The problem ▸ Sort through the material below and copy each line with "olmayı".

Segment Open

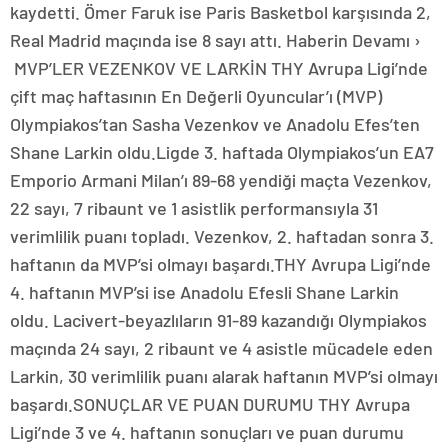
kaydetti. Ömer Faruk ise Paris Basketbol karşısında 2,
Real Madrid maçında ise 8 sayı attı. Haberin Devamı ›
MVP’LER VEZENKOV VE LARKİN THY Avrupa Ligi’nde
çift maç haftasının En Değerli Oyuncular’ı (MVP)
Olympiakos’tan Sasha Vezenkov ve Anadolu Efes’ten
Shane Larkin oldu.Ligde 3. haftada Olympiakos’un EA7
Emporio Armani Milan’ı 89-68 yendiği maçta Vezenkov,
22 sayı, 7 ribaunt ve 1 asistlik performansıyla 31
verimlilik puanı topladı. Vezenkov, 2. haftadan sonra 3.
haftanın da MVP’si olmayı başardı.THY Avrupa Ligi’nde
4. haftanın MVP’si ise Anadolu Efesli Shane Larkin
oldu. Lacivert-beyazlıların 91-89 kazandığı Olympiakos
maçında 24 sayı, 2 ribaunt ve 4 asistle mücadele eden
Larkin, 30 verimlilik puanı alarak haftanın MVP’si olmayı
başardı.SONUÇLAR VE PUAN DURUMU THY Avrupa
Ligi’nde 3 ve 4. haftanın sonuçları ve puan durumu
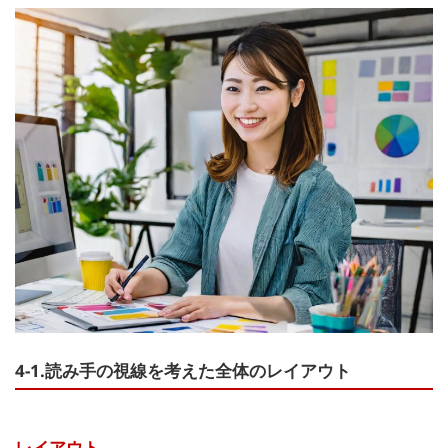
4-1.読み手の視線を考えた全体のレイアウト
レイアウト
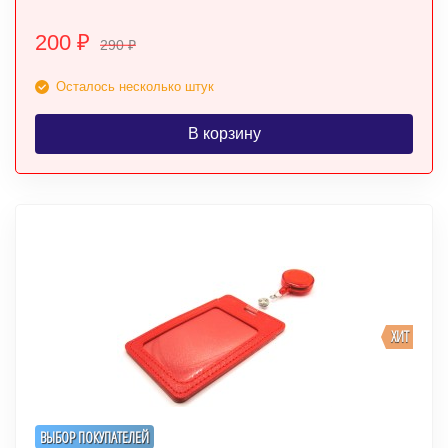
200
₽
290
₽
Осталось несколько штук
В корзину
ХИТ
ВЫБОР ПОКУПАТЕЛЕЙ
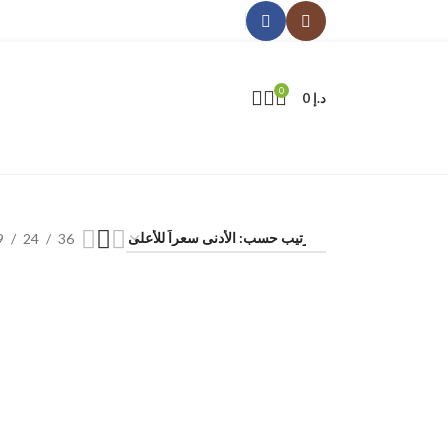
0
د.إ
0
9
24
36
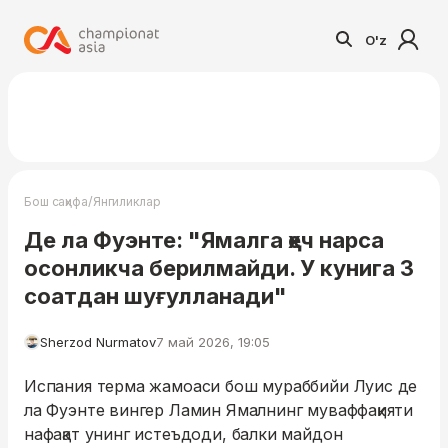
O'z
/
Бош саҳифа
Янгиликлар
Де ла Фуэнте: "Ямалга ҳеч нарса
осонликча берилмайди. У кунига 3
соатдан шуғулланади"
Sherzod Nurmatov
7 май 2026, 19:05
Испания терма жамоаси бош мураббийи Луис де
ла Фуэнте вингер Ламин Ямалнинг муваффақияти
нафақат унинг истеъдоди, балки майдон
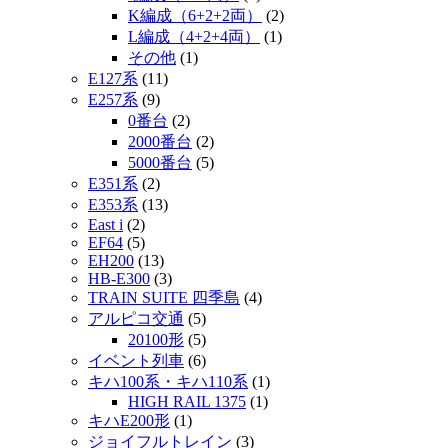
K編成（6+2+2両）
(2)
L編成（4+2+4両）
(1)
その他
(1)
E127系
(11)
E257系
(9)
0番台
(2)
2000番台
(2)
5000番台
(5)
E351系
(2)
E353系
(13)
East i
(2)
EF64
(5)
EH200
(13)
HB-E300
(3)
TRAIN SUITE 四季島
(4)
アルピコ交通
(5)
20100形
(5)
イベント列車
(6)
キハ100系・キハ110系
(1)
HIGH RAIL 1375
(1)
キハE200形
(1)
ジョイフルトレイン
(3)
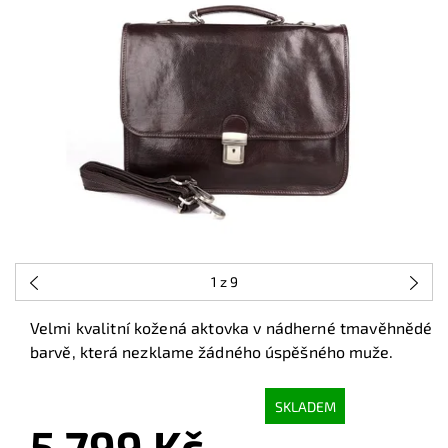
1
z 9
Velmi kvalitní kožená aktovka v nádherné tmavěhnědé
barvě, která nezklame žádného úspěšného muže.
SKLADEM
5 799 Kč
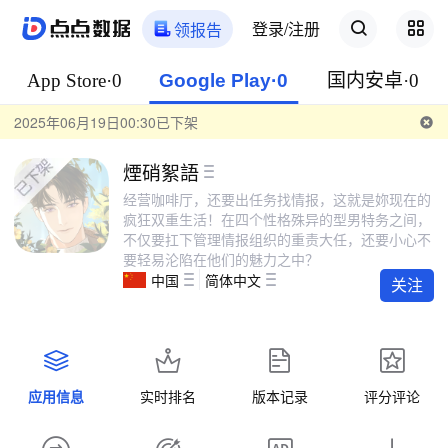
登录/注册
领报告
App Store·0
Google Play·0
国内安卓·0
2025年06月19日00:30已下架
煙硝絮語
经营咖啡厅，还要出任务找情报，这就是妳现在的
疯狂双重生活！在四个性格殊异的型男特务之间，
不仅要扛下管理情报组织的重责大任，还要小心不
要轻易沦陷在他们的魅力之中？
中国
简体中文
关注
应用信息
实时排名
版本记录
评分评论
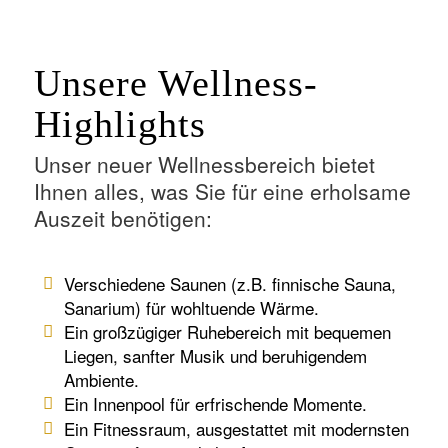
Unsere Wellness-
Highlights
Unser neuer Wellnessbereich bietet
Ihnen alles, was Sie für eine erholsame
Auszeit benötigen:
Verschiedene Saunen (z.B. finnische Sauna,
Sanarium) für wohltuende Wärme.
Ein großzügiger Ruhebereich mit bequemen
Liegen, sanfter Musik und beruhigendem
Ambiente.
Ein Innenpool für erfrischende Momente.
Ein Fitnessraum, ausgestattet mit modernsten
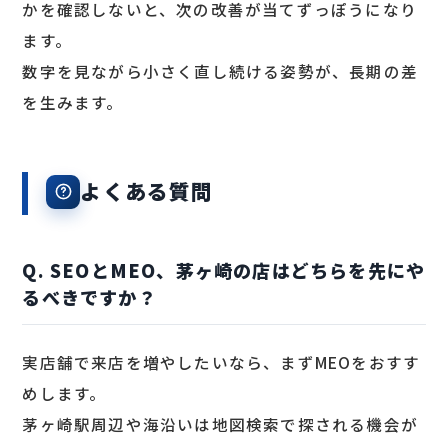
かを確認しないと、次の改善が当てずっぽうになり
ます。
数字を見ながら小さく直し続ける姿勢が、長期の差
を生みます。
よくある質問
Q. SEOとMEO、茅ヶ崎の店はどちらを先にや
るべきですか？
実店舗で来店を増やしたいなら、まずMEOをおすす
めします。
茅ヶ崎駅周辺や海沿いは地図検索で探される機会が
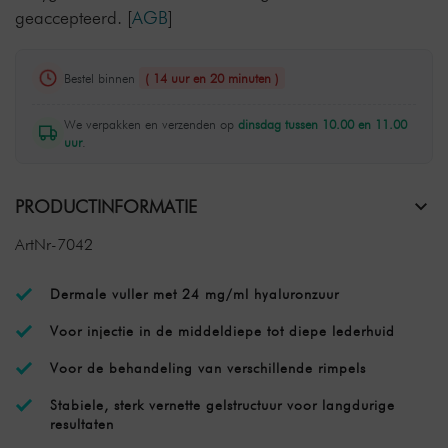
geaccepteerd.
[
AGB
]
Bestel binnen
( 14 uur en 20 minuten )
We verpakken en verzenden op
dinsdag tussen 10.00 en 11.00
uur
.
PRODUCTINFORMATIE
ArtNr-7042
Dermale vuller met 24 mg/ml hyaluronzuur
Voor injectie in de middeldiepe tot diepe lederhuid
Voor de behandeling van verschillende rimpels
Stabiele, sterk vernette gelstructuur voor langdurige
resultaten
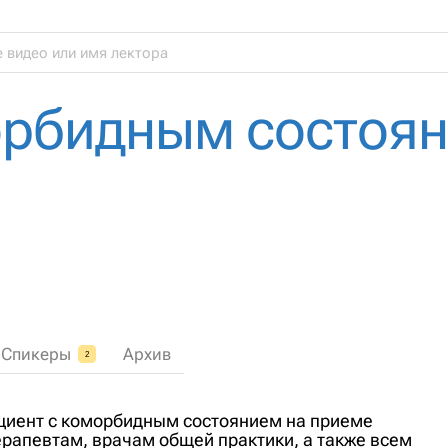
орбидным состоян
Спикеры
Архив
2
циент с коморбидным состоянием на приеме
ерапевтам, врачам общей практики, а также всем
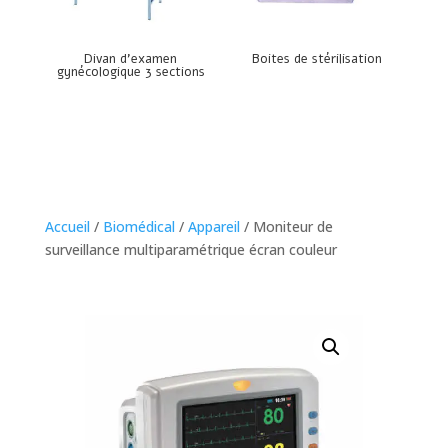
Divan d’examen
Boites de stérilisation
gynécologique 3 sections
Accueil
/
Biomédical
/
Appareil
/ Moniteur de
surveillance multiparamétrique écran couleur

Segment Closed

Solved problem ▸
haftanın da MVP’si olmayı başardı.THY Avrupa Ligi’nde
Larkin, 30 verimlilik puanı alarak haftanın MVP’si olmayı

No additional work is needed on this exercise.